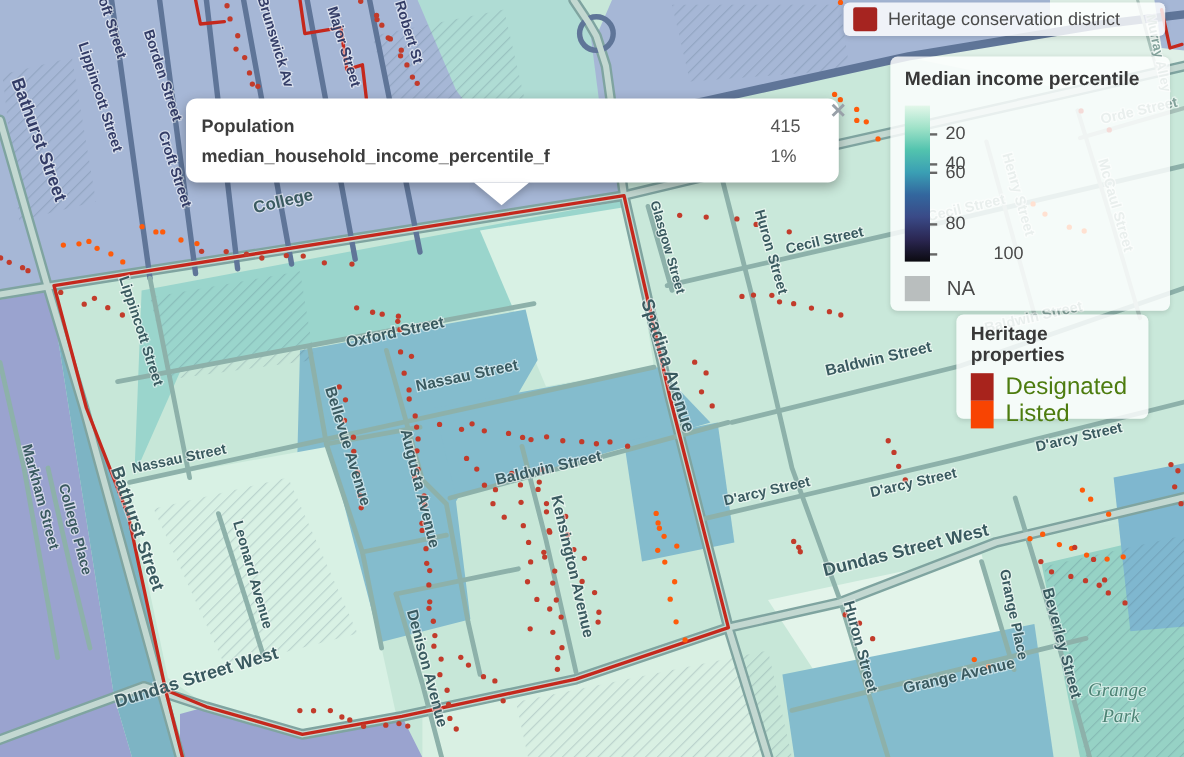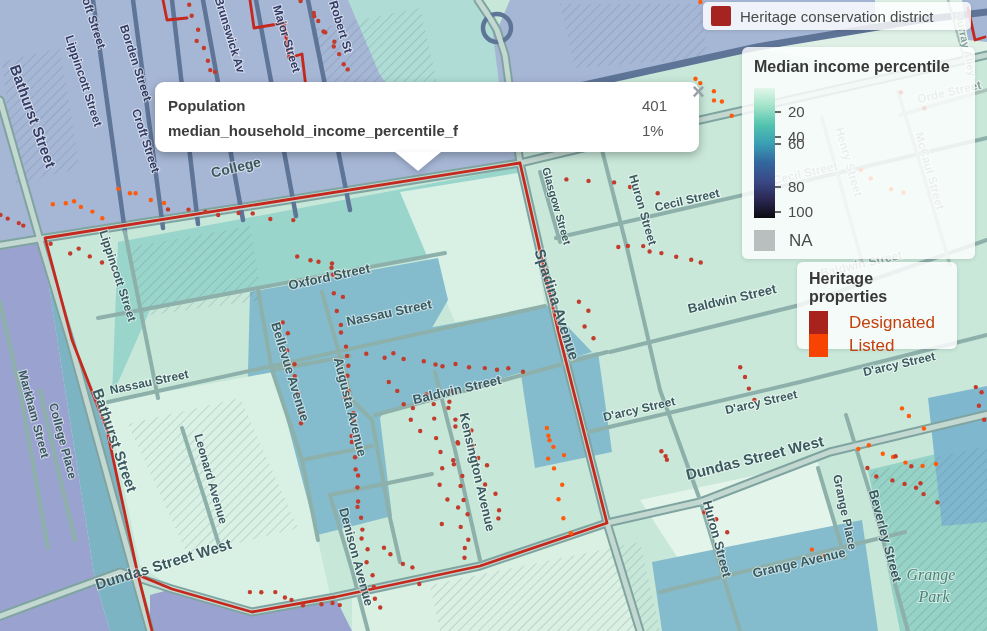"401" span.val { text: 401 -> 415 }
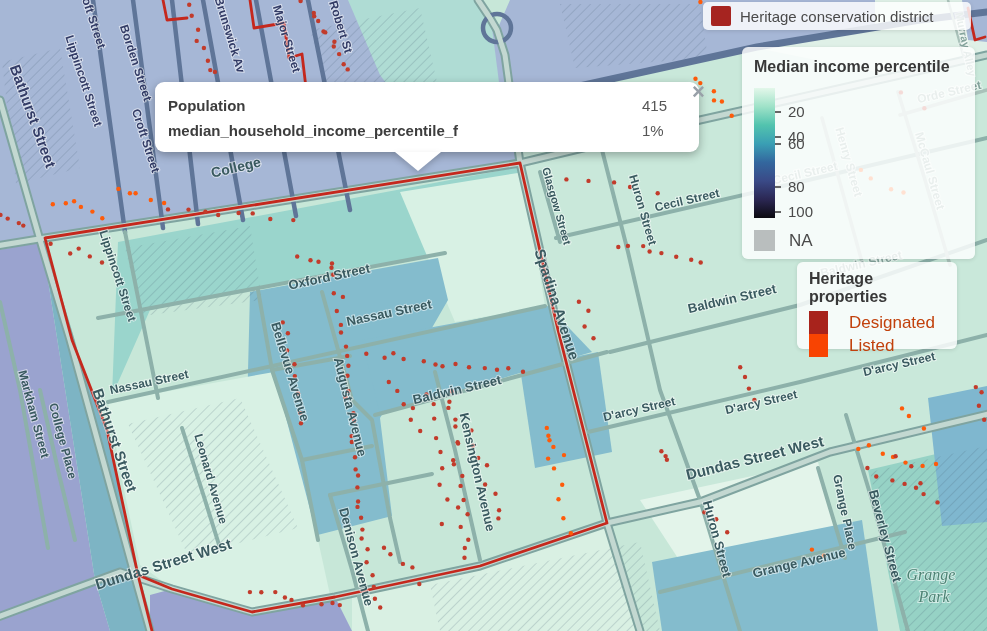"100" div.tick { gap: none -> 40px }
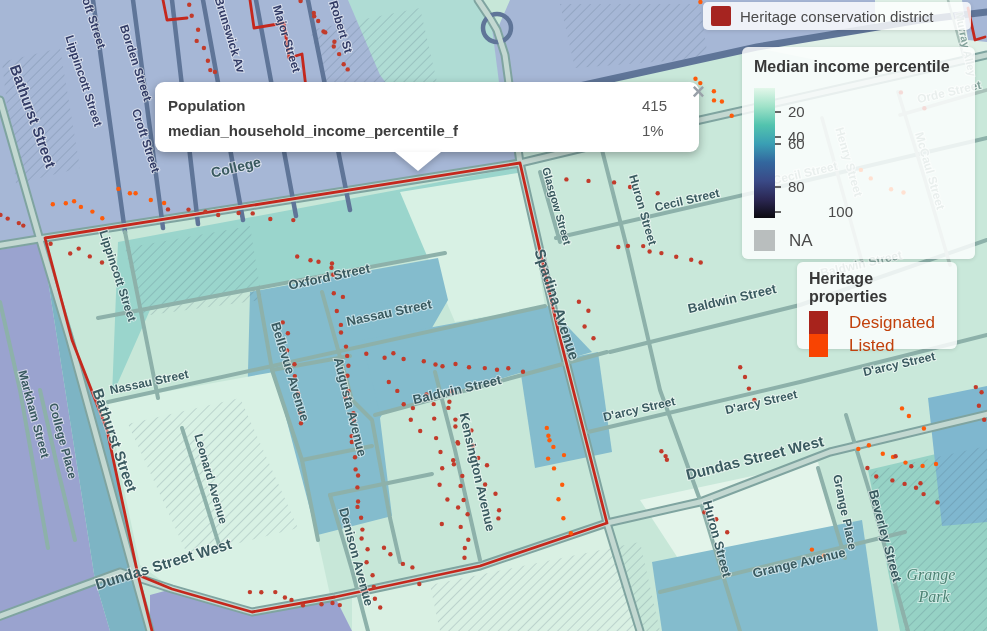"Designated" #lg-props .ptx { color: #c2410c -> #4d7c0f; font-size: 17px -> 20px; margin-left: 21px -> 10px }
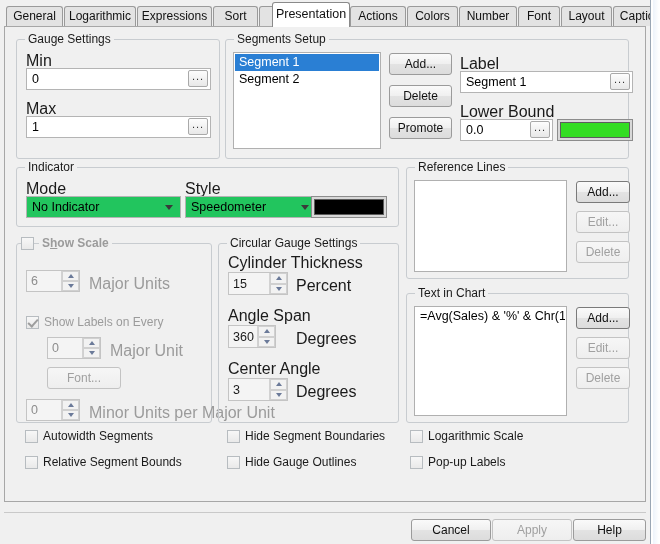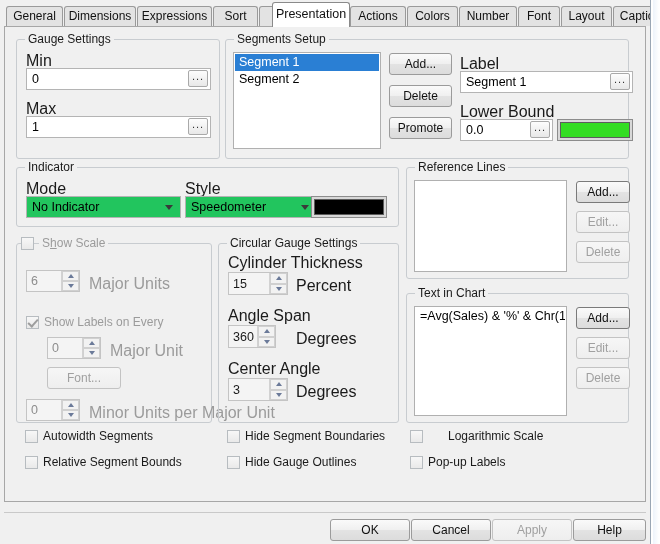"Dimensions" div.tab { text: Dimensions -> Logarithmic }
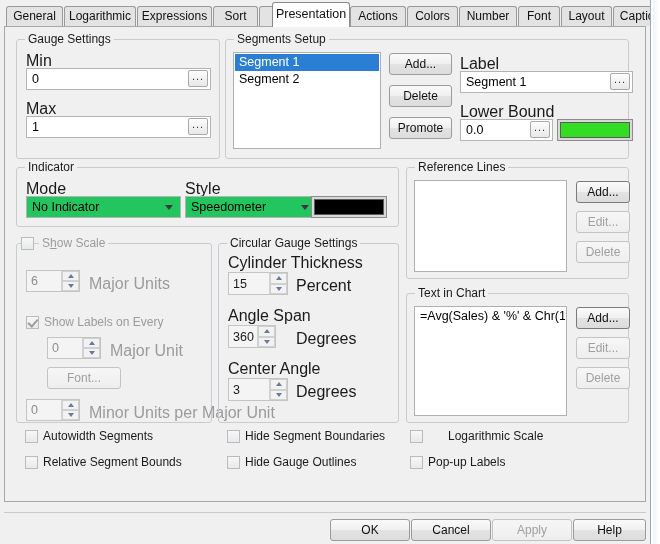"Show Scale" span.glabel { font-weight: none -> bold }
....
### Problem to solve
Pictures do not belong in the copy. Repeat exactly each line from the one with "gap: none ->" through the end of the listing.

### Reply to the exercise
"100" div.tick { gap: none -> 40px }
"Designated" #lg-props .ptx { color: #c2410c -> #4d7c0f; font-size: 17px -> 20px; margin-left: 21px -> 10px }
"Dimensions" div.tab { text: Dimensions -> Logarithmic }
"Show Scale" span.glabel { font-weight: none -> bold }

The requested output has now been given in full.